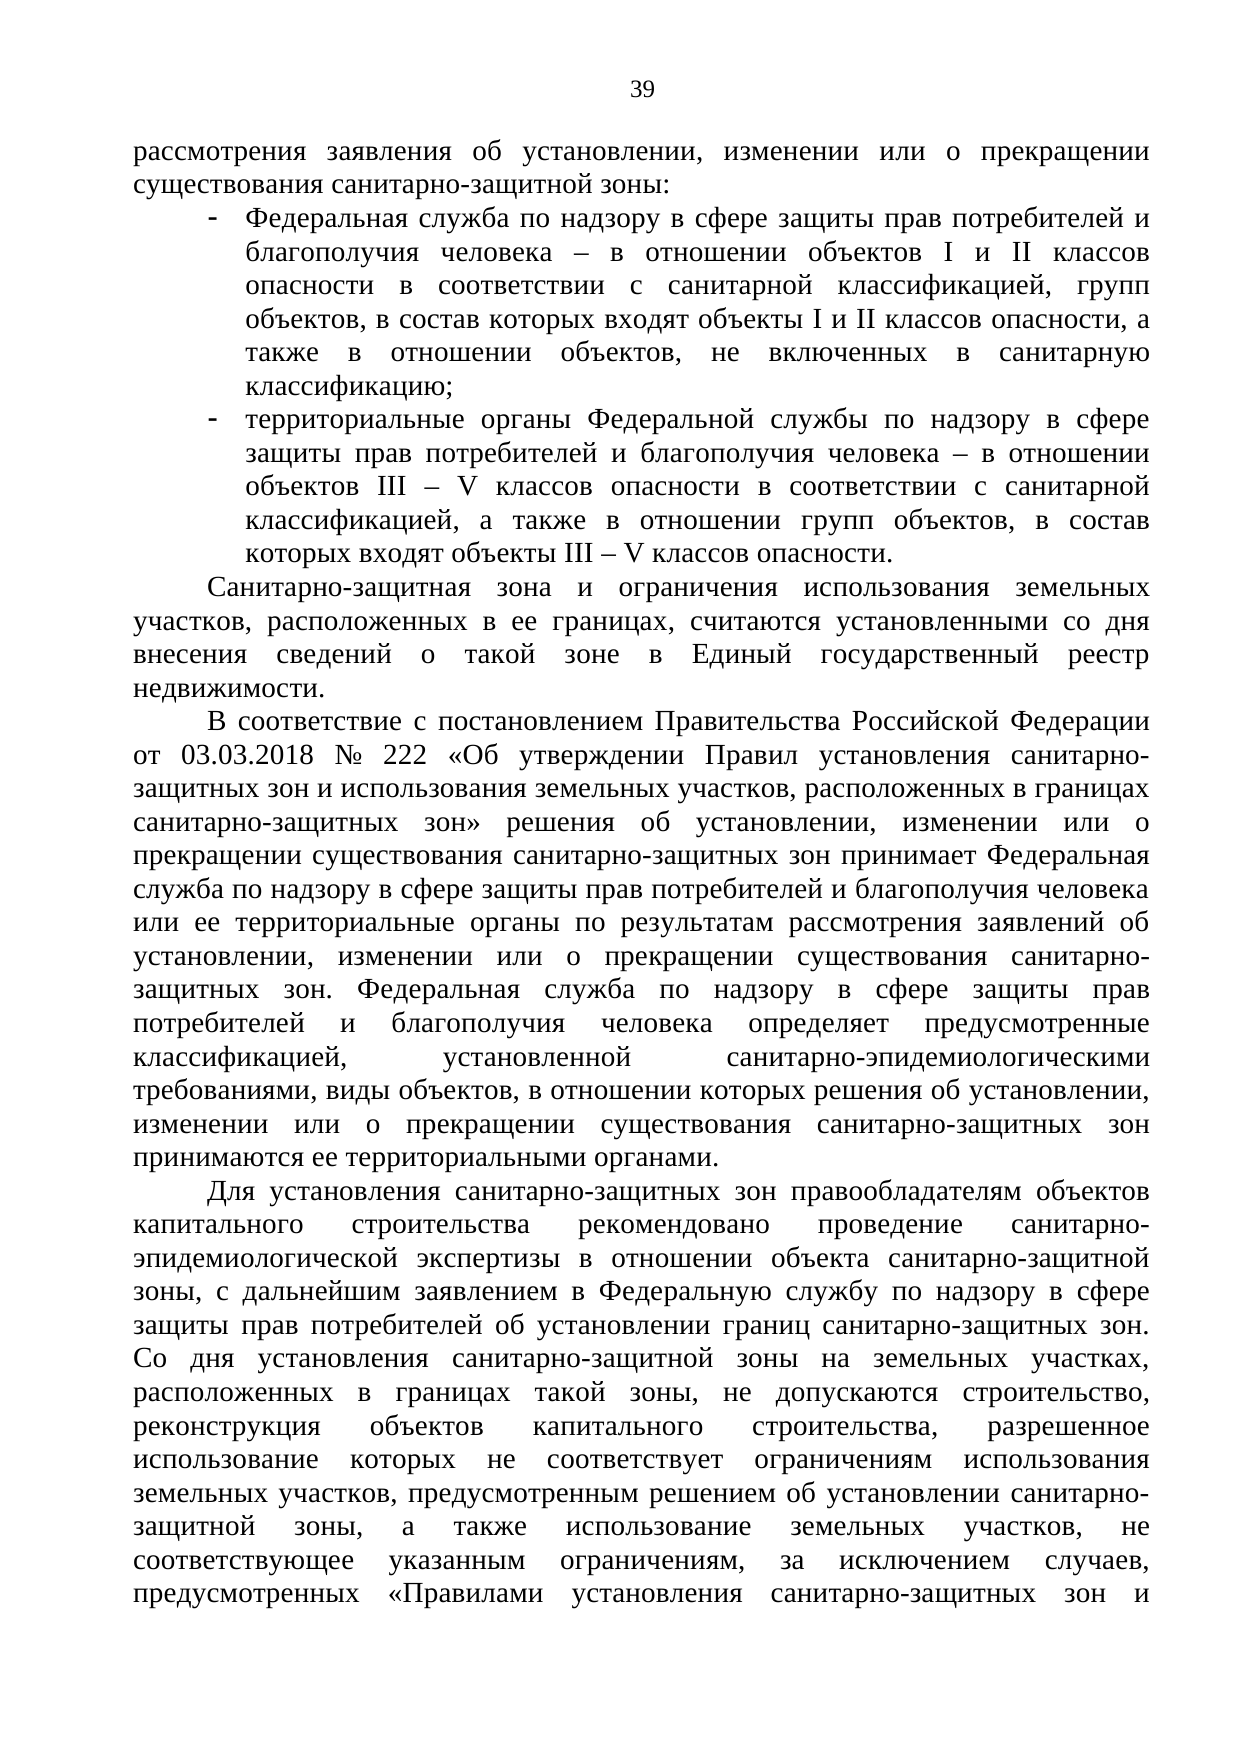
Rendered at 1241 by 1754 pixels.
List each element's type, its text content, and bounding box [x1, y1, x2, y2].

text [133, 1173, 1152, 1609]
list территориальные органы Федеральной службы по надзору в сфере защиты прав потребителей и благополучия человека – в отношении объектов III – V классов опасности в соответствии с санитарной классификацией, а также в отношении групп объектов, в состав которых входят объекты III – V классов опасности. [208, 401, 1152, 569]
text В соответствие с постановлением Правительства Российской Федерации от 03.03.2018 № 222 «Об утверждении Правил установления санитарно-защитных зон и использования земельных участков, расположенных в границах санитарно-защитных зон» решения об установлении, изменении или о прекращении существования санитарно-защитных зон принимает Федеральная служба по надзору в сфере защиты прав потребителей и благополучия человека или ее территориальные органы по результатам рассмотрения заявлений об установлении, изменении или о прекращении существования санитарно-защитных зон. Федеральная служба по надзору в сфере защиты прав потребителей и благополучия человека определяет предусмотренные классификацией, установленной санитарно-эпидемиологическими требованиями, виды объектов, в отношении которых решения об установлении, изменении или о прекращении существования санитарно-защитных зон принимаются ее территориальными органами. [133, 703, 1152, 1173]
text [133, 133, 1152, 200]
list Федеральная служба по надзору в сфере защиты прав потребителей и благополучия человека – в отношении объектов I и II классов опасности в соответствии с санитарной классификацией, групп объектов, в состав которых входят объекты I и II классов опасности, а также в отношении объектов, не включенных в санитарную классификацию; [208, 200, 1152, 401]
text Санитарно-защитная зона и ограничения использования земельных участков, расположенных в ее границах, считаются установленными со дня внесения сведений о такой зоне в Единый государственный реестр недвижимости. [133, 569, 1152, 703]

--*--

Word for word, print every record, and leave out any picture.

Written answer:
Rendered at 1241 by 1754 pixels.
List each element's type, its text content, and bounding box [x1, y1, x2, y2].

text [133, 1173, 1152, 1609]
list территориальные органы Федеральной службы по надзору в сфере защиты прав потребителей и благополучия человека – в отношении объектов III – V классов опасности в соответствии с санитарной классификацией, а также в отношении групп объектов, в состав которых входят объекты III – V классов опасности. [208, 401, 1152, 569]
text В соответствие с постановлением Правительства Российской Федерации от 03.03.2018 № 222 «Об утверждении Правил установления санитарно-защитных зон и использования земельных участков, расположенных в границах санитарно-защитных зон» решения об установлении, изменении или о прекращении существования санитарно-защитных зон принимает Федеральная служба по надзору в сфере защиты прав потребителей и благополучия человека или ее территориальные органы по результатам рассмотрения заявлений об установлении, изменении или о прекращении существования санитарно-защитных зон. Федеральная служба по надзору в сфере защиты прав потребителей и благополучия человека определяет предусмотренные классификацией, установленной санитарно-эпидемиологическими требованиями, виды объектов, в отношении которых решения об установлении, изменении или о прекращении существования санитарно-защитных зон принимаются ее территориальными органами. [133, 703, 1152, 1173]
text [133, 133, 1152, 200]
list Федеральная служба по надзору в сфере защиты прав потребителей и благополучия человека – в отношении объектов I и II классов опасности в соответствии с санитарной классификацией, групп объектов, в состав которых входят объекты I и II классов опасности, а также в отношении объектов, не включенных в санитарную классификацию; [208, 200, 1152, 401]
text Санитарно-защитная зона и ограничения использования земельных участков, расположенных в ее границах, считаются установленными со дня внесения сведений о такой зоне в Единый государственный реестр недвижимости. [133, 569, 1152, 703]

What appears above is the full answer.